暇つぶしにでも、気軽に読んでいってくださいね。


次回の更新をしばらくお待ちください。

第14節【夜の誓い、そして構連】



 夜の風が、廃宿屋の柱をわずかに鳴らす。

 月明かりが途切れ途切れに差し込み、地面に淡い光と影を描いていた。


 アトラは屋外の焚き火のそばに一人腰を下ろしていた。

 薪がはぜる音だけが、静寂の中にあった。


 そこへ、トワ、ゼクト、リウネ、エリシアが足音も立てずに現れる。

 彼らは火を囲むように立ち、誰からともなく、静かにアトラの前で膝をついた。


 それは、冗談や気まぐれではない。

 戦いを越えた者同士の、深い覚悟を示す儀式だった。



「この夜を越えた今こそ、言葉にせねばならぬと思った」


 最初に声を発したのはゼクト。

 炎の赤が、真剣な瞳をゆらりと照らす。


「我が命の限り、貴殿と共に戦う。

 剣を抜き、盾となり、道を切り拓く覚悟をここに示す。

 この身が尽きるまで、誓いは変わらぬと――今、言葉にして残す」



 トワが静かに膝を進め、一歩分だけ近づく。


「望むものは少ない。
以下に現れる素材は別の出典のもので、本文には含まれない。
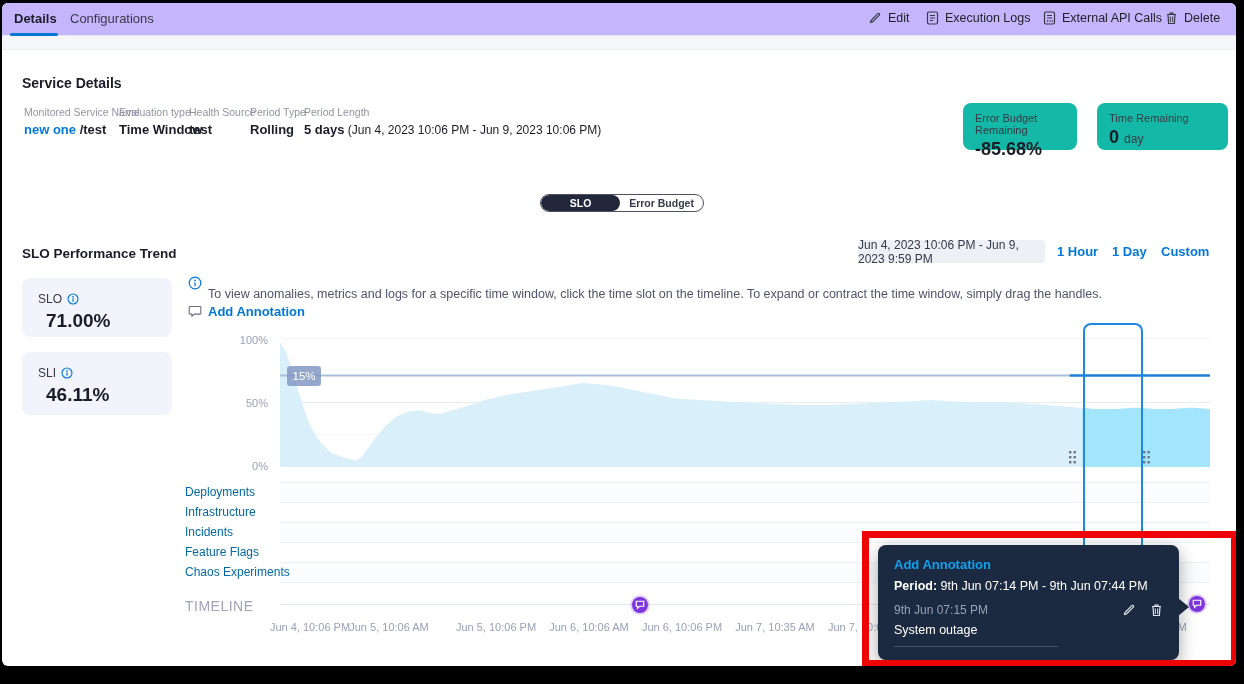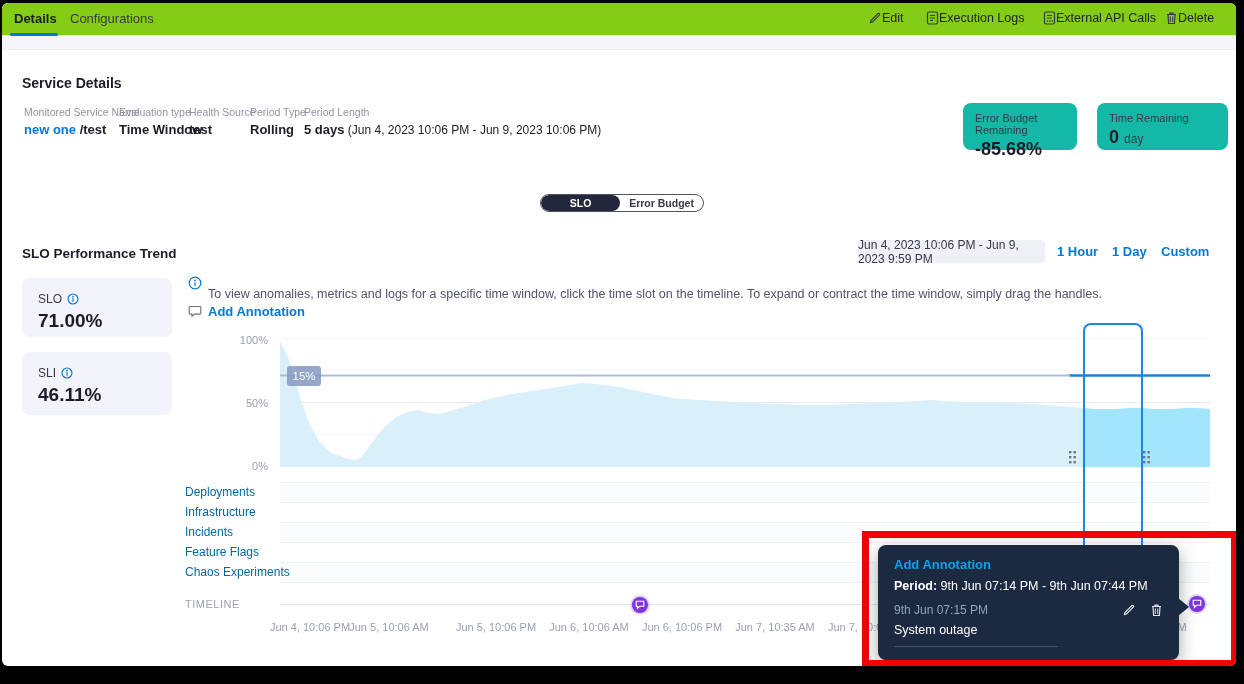"Details" .tabbar { background: #84cc16 -> #c4b5fd }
ただ、守りたいものがある。

 そのためにこの身を差し出すのなら、それもまた一つの選択。

 あなたの理と共に歩む覚悟、ここにあり」



 リウネは一瞬きょとんとしたが、慌てて姿勢を正し、ぴしっと膝をついた。


「僕も……うん。世界は広くて、怖くて、でも――

 アトラと一緒なら、きっとどこへでも行ける。

 この身と力を、アトラの意志に捧げる。未来へ、共に」



 エリシアは胸に手を当て、目を閉じる。

 ゆっくりと呼吸を整え、静かに語った。


「過ちも、弱さも、全てを知った上で申し上げます。

 あなた様の信じる世界に、私も居させてください。

 清き願いと共に、この心を捧げます。」



 アトラは仲間たちを見渡し、焚き火の熱よりもあたたかいものを感じていた。

 胸の奥から、決意が溢れる。


「この誓いを無駄にすることはない。

 どんな敵が来ようと――共に在る限り、必ず進む」



 しばらく、誰もが火の揺らめきを見つめていた。

 やがて、トワがぽつりと呟く。


「そういえば、“構連”って何? あの男が言ってたけど、よくわからないままで……」


「やっぱり知らなかったか」


 ゼクトが肩をすくめる。


「“構連”は“世界構造連合”の略称だ。

 構造式の異常や破損を監視・修復する組織だった。

 でも今は武装組織として、異形や野獣、秩序の乱れを力で正すようになってる」


「聞いたことないな……」


 アトラが目を細めると、エリシアが補足する。


「記録として残すことも、話すことも制限されている組織です。

 神殿や一部の貴族は知っていますが、一般には知られないままです」


「ふーん……なんか名前がもう、おいしくなさそう」


 リウネが口を尖らせると、重くなりかけた空気が和らいだ。

 ゼクトとトワも笑いを堪えきれず、アトラもふっと肩の力を抜いた。



 夜の静寂のなか、五人と一匹の影が、焚き火の周囲に深く刻まれていた。

 天秤の意志とともに、ここに確かなる絆が結ばれたのだった。

最後まで読んでくださってありがとうございます。